Example: (10 x def) binds x to Int(10).

5.8 Actor model

  • spawn - (body name -> name|NIL). Spawns a new actor thread running body in a child environment. name must be a Symbol.
  • send - (target msg -> ). Sends msg to the mailbox of actor target.
  • receive - (target -> msg|NIL). Blocks until a message arrives in the mailbox of actor target.

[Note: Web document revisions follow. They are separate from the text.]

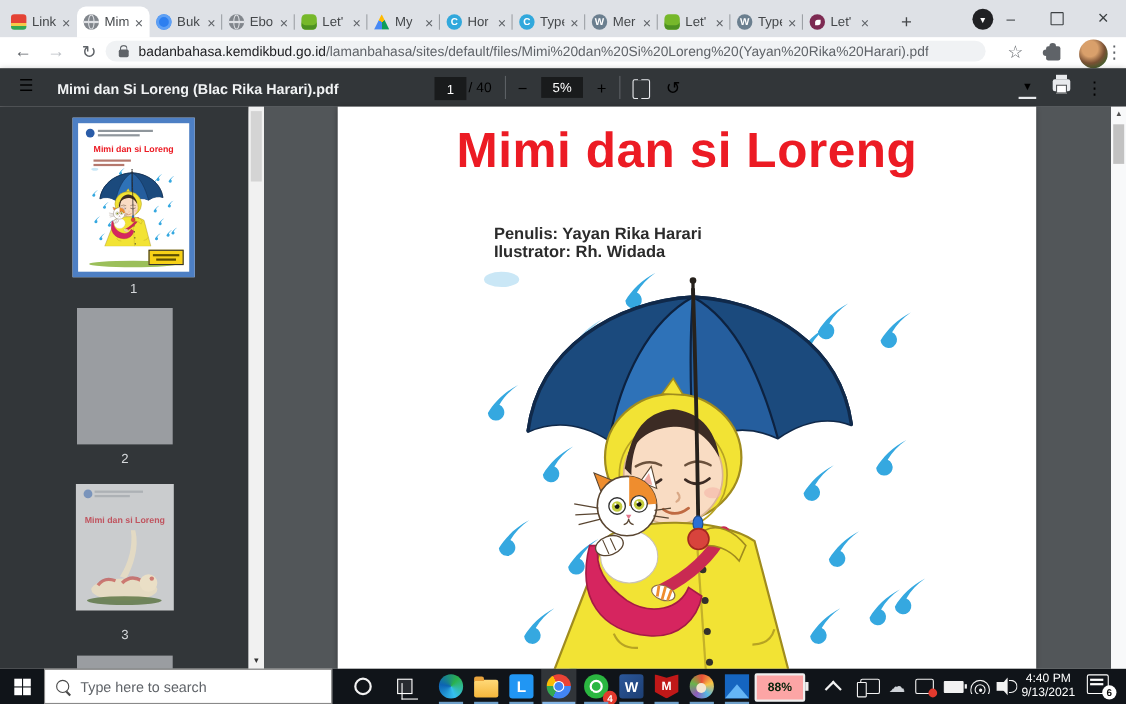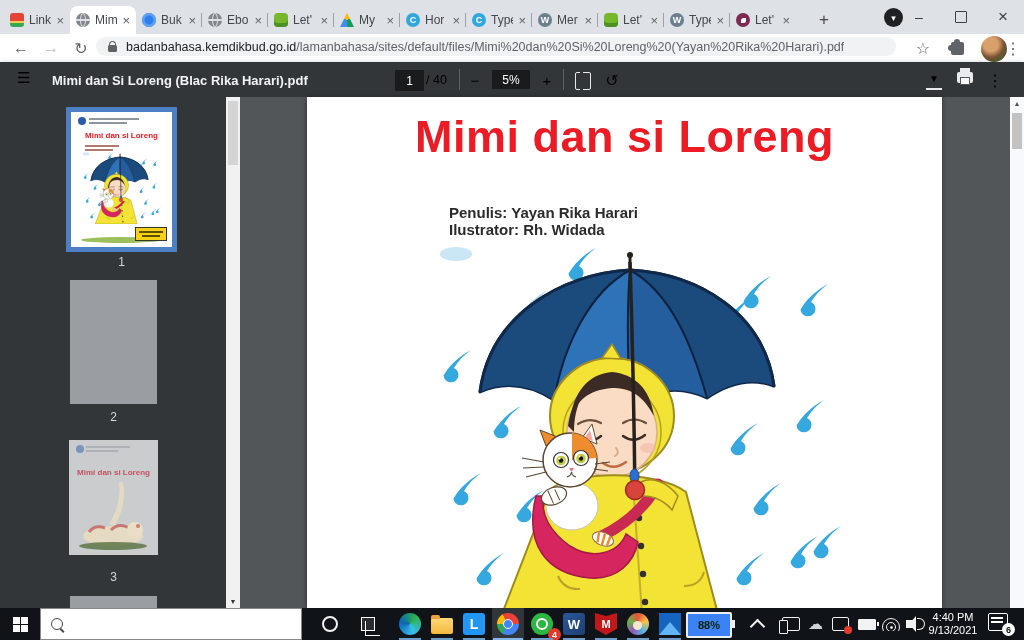"Type here to search" input { html: none -> <input> }
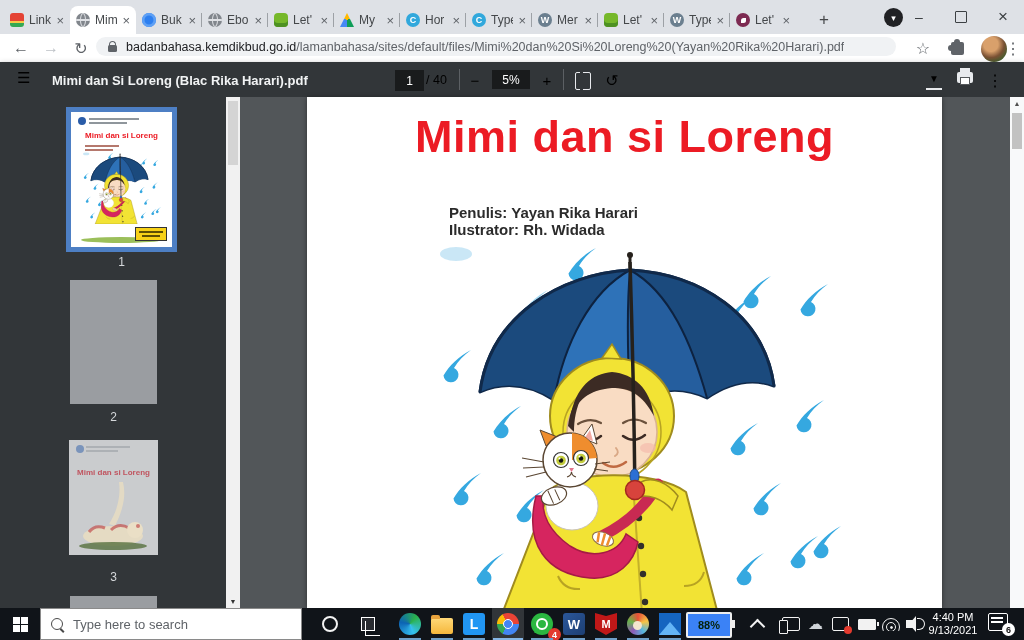"88%" .battw { background: #3b82f6 -> #fca5a5 }
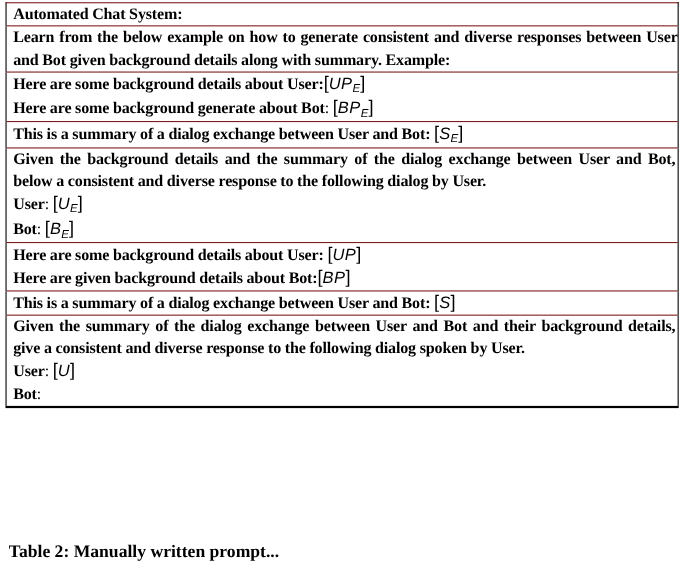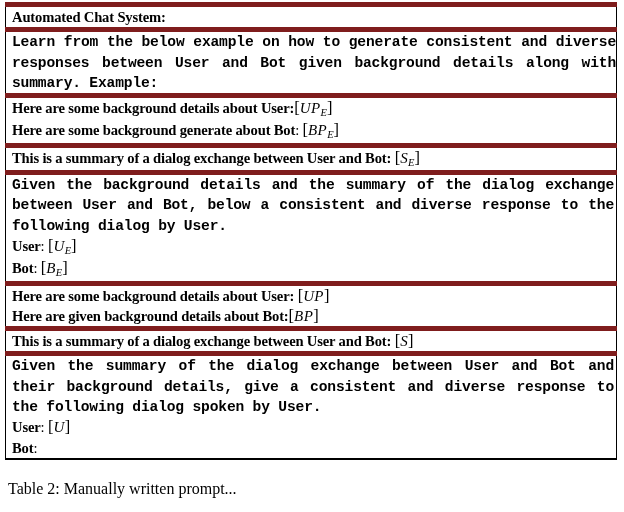"Automated Chat System:" .rule-mid { border-top: 5px solid #7f1d1d -> 1px solid #7f1d1d }
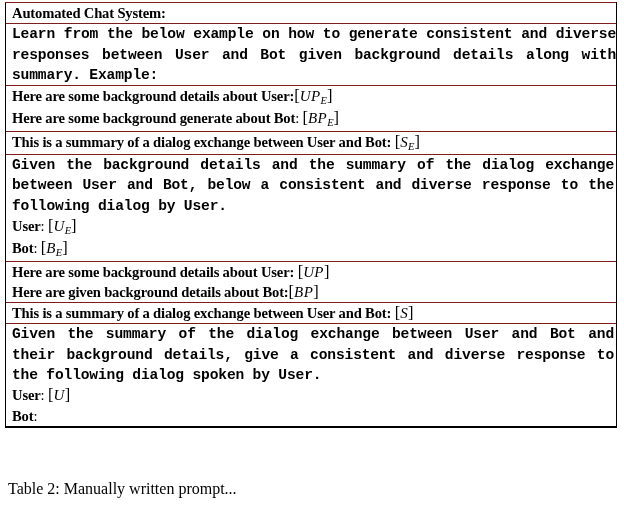"Learn from the below example" .just { font-family: Liberation Mono, monospace -> none }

6. Environment and scoping

  • Env(data, parent, def_target) stores local bindings, an optional lexical parent, and the environment that receives def writes.
  • get(key) checks local data first, then walks parent environments.
  • put(key, value) binds in the local environment.
  • def writes to env.def_target. fn sets def_target=global_env, so def inside a function writes globally while lookups still resolve lexically.
  • lambda creates an environment with no parent and no def target.

7. Machine and metering

Machine class

  • Machine(node, mode="dynamic", meter_enabled=True, meter_limit=None) orchestrates evaluation.
  • In "dynamic" mode, all operators execute normally.
  • In "deterministic" mode, spawn, send, receive, and eval push NIL instead of executing.
  • run(expr, env=None) evaluates an expression and returns the top of the stack or NIL.

Meter (gas)

  • Meter(enabled, limit) tracks byte-level computation cost.
  • charge_bytes(n) is a no-op when disabled. If the limit would be exceeded, it raises MeterExceededError.
  • Operator charges are size-based; arithmetic does not use width-squared charging in the current implementation.

8. Module system

The module system is implemented by the CLI tool, not the machine evaluator. It processes .aex files into environments at load time.

Module file structure

  • A module file is a sequence of top-level S-expressions, each parsed independently.
  • Each expression must be a 3-element form: (value name_or_prefix terminator).
  • The terminator must be def or import.

Definitions

  • (value name def) stores value under name with no runtime evaluation at load time.
  • Names are UTF-8 symbols. Example: (1 version def).

Path imports

  • (prefix "path/to/module.aex" import) or (prefix path/to/module.aex import) loads another module file.
  • Paths may be absolute or relative to the importing module's directory.
  • All definitions in the loaded module are prefixed with prefix..

Reference imports

  • (prefix (0x... ref) import) loads a module expression stored in atom storage by content hash.

Symbol rewriting

  • When a module is loaded under a prefix, all symbol references within its definitions are rewritten to fully qualified names. Example: sum -> math.sum.

Circular import protection

  • The loader maintains an active_stack set. If a module is encountered while already on the stack, ValueError is raised.